Les Voulasne aimaient beaucoup leur fille; elle allait manquer à leurs agréments, mais non pas autant que leur eût manqué Chauffin. Il n'y eut pas un mot prononcé qui fût amer; pas un geste menaçant, pas un symptôme de mauvaise humeur; Henriette Voulasne vint voir sa fille cadette chez sa fille aînée et parla devant elle de la soirée au cirque Happy où ils avaient assisté la veille et où Chauffin, dans un rôle de clown, avait eu du succès. Voulasne lui-même, entrant sur ces entrefaites, et embrassant sa fille comme si de rien n'était, lui demanda:
—Tu n'as pas voulu venir avec nous chez Happy, pourquoi?

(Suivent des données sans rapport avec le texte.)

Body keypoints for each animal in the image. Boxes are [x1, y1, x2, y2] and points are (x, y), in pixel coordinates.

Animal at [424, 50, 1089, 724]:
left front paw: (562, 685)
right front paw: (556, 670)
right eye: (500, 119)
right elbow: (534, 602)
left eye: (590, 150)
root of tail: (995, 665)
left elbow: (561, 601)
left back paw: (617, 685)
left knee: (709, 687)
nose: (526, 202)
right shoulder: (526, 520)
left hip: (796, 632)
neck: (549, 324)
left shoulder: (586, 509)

Et il parla du succès de Chauffin comme l'avait fait Henriette, non par malice, non pas même par la sottise qui eût consisté à faire valoir devant elle les talents de son prétendant détesté, mais par ignorance absolue des susceptibilités morales. Pipette d'ailleurs n'en était pas autrement choquée. Elle ne voulait plus être en butte aux assiduités de Chauffin, mais, habituée qu'elle était à le tenir pour excessivement drôle, elle prenait plaisir à entendre parler de ses succès chez Happy.

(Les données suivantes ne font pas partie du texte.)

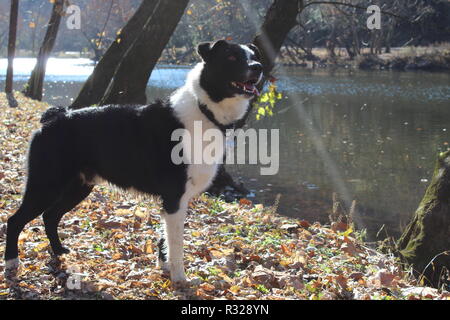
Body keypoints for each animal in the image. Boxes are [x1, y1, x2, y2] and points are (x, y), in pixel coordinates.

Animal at [3, 40, 262, 284]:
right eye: (231, 57)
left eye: (253, 55)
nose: (258, 67)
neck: (204, 109)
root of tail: (55, 116)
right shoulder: (174, 197)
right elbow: (176, 244)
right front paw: (180, 278)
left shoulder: (173, 201)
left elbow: (165, 237)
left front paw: (165, 268)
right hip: (45, 185)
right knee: (15, 220)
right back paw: (11, 262)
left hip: (78, 187)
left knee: (50, 216)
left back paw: (58, 251)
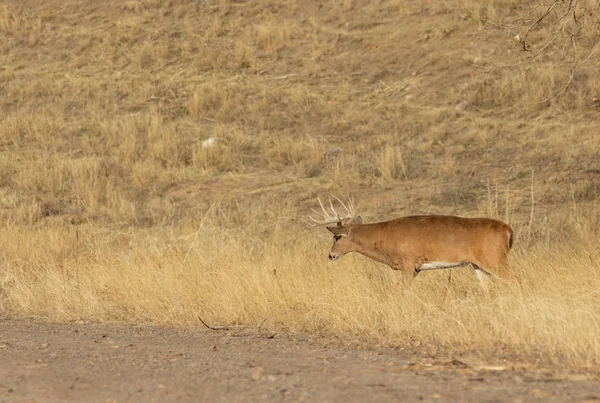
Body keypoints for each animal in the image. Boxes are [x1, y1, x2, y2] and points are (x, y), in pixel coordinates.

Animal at [310, 199, 516, 290]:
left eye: (337, 237)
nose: (331, 255)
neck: (384, 237)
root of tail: (508, 230)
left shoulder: (408, 264)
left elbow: (399, 290)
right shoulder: (414, 268)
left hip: (496, 259)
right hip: (478, 264)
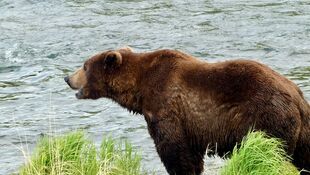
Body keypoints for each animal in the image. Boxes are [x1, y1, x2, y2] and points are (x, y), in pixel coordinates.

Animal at [64, 47, 308, 174]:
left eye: (84, 66)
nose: (67, 77)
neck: (139, 88)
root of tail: (297, 95)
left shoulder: (166, 106)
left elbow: (175, 150)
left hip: (267, 118)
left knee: (272, 153)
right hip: (302, 131)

Albéric était enchanté d'avoir chez lui sa petite belle-sœur, qui mettait de la gaîté dans le ménage. Mais, qui fut heureux? qui crut voir en l'aventure une bénédiction de la Providence? qui saisit l'occasion aux cheveux pour parvenir à ses fins? Ce fut madame Du Toit. Ayant appris les dispositions, inouïes à la vérité, des parents Voulasne, mais conciliantes à l'extrême, on peut le dire, elle s'en était aussitôt emparée, afin de «sauver», disait-elle, la pauvre petite Irène,—qu'elle se refusait à appeler Pipette,—et pour ramener à soi, du même coup de filet, le ménage Albéric. Puisque les Voulasne comptaient sur le temps pour arranger les choses, que ce temps s'écoulât pour leur jeune fille comme pour Isabelle, ces prochaines vacances, à Fontaine-l'Abbé! Elle le leur proposa. Les Voulasne ne s'alarmèrent, à cette proposition, que d'une chose: madame Du Toit paraissait donc supposer que d'ici une quinzaine de jours, date de leur départ pour la mer, Pipette n'aurait pas consenti à reprendre sa place au foyer paternel?
—Elle la reprendrait dès ce soir, leur dit madame Du Toit, si vous consentiez à éloigner d'elle l'homme qui l'a fait s'éloigner de vous...
—Mais pourquoi? demandait naïvement Voulasne.
—Il ne l'épousera pas malgré elle!... ajoutait Henriette.
En conscience, madame Du Toit, quoique tremblant un peu qu'ils la comprissent, avait essayé de leur faire comprendre la raison. Elle échappait certainement à Voulasne; Henriette la soupçonnait peut-être; mais éloigner Chauffin était au-dessus de leurs forces.
Et la quinzaine écoulée, Pipette n'ayant pas cédé, les parents consentaient à ce qu'elle allât à Fontaine-l'Abbé: «A la maison de correction», disait Albéric.